Instructions for the task: Swap "How many" for "What number of" throughout the listing below and copy out its lines with nothing else changed, leaving out the pictures.

Working data:
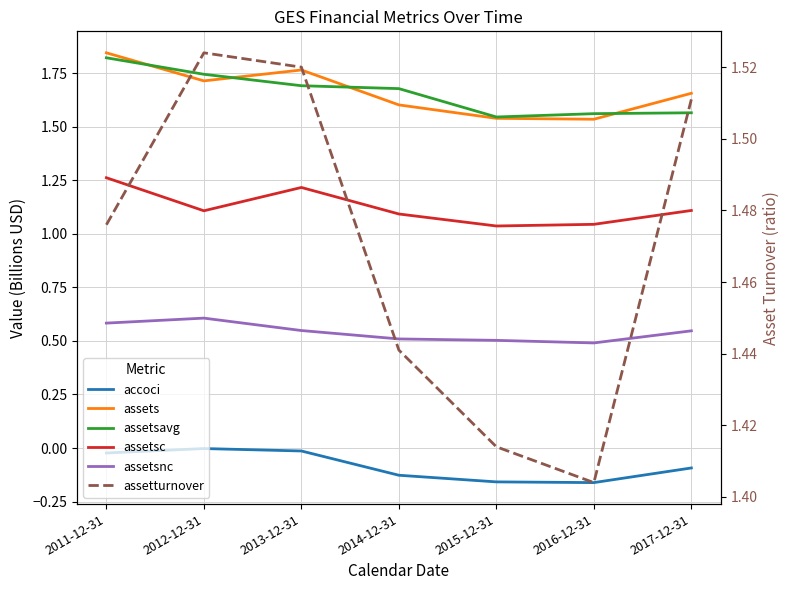

How many assetturnover values are between 1 and 2?

7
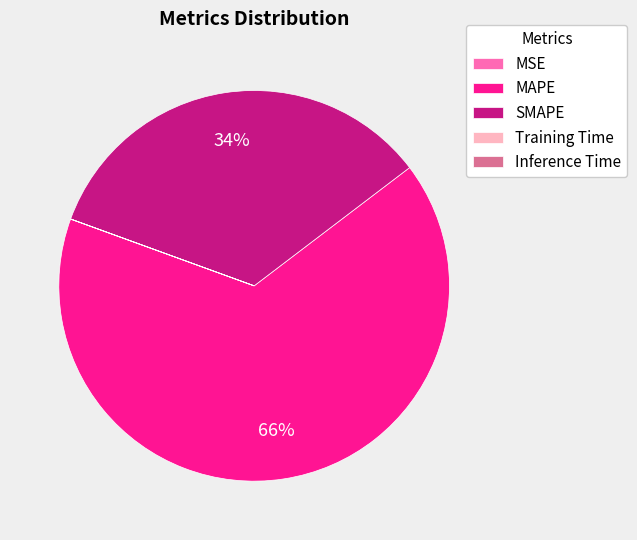

Do SMAPE and MAPE together represent more than half of the pie?

Yes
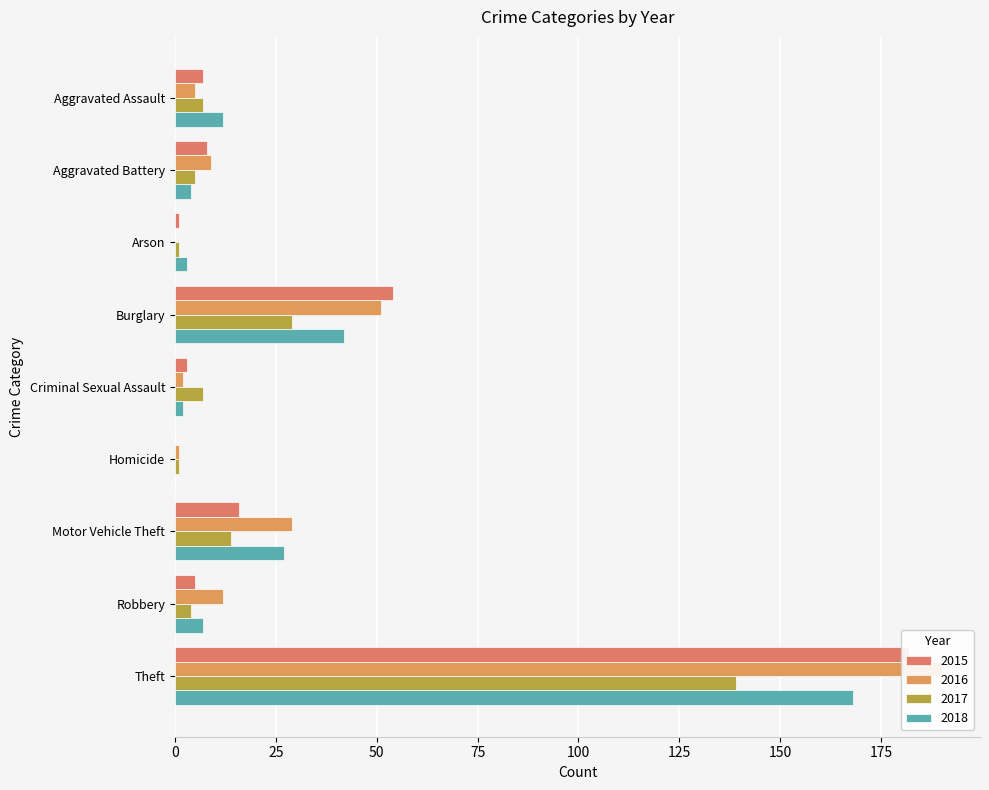

How many groups of bars are there?

9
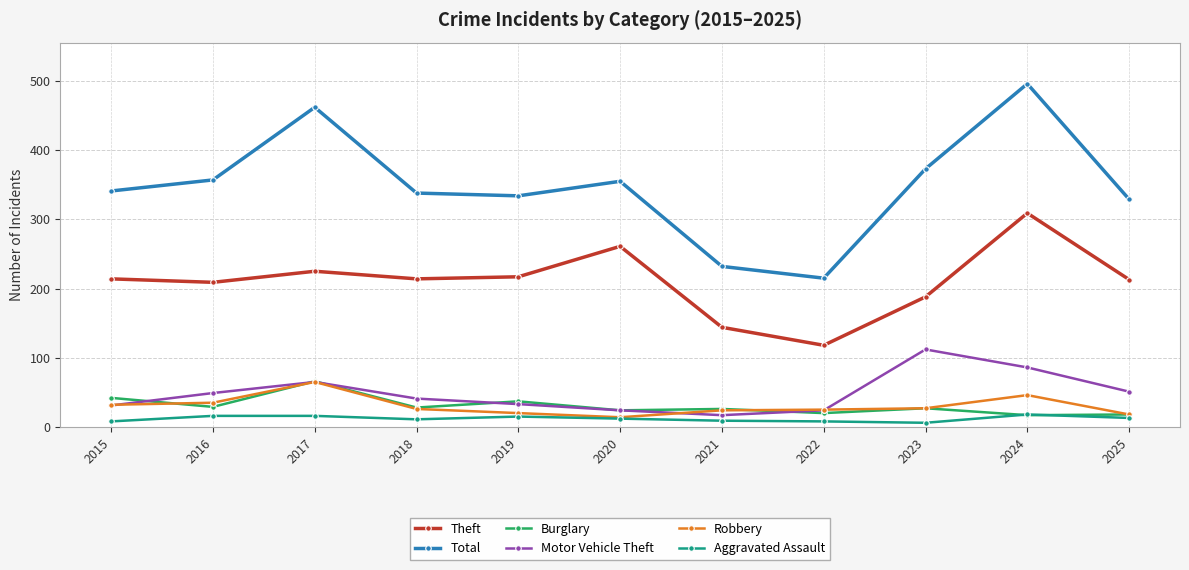

How many data points in Total are less than 341?

5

Answer section:
What number of assetturnover values are between 1 and 2?

7

Do SMAPE and MAPE together represent more than half of the pie?

Yes

What number of groups of bars are there?

9

What number of data points in Total are less than 341?

5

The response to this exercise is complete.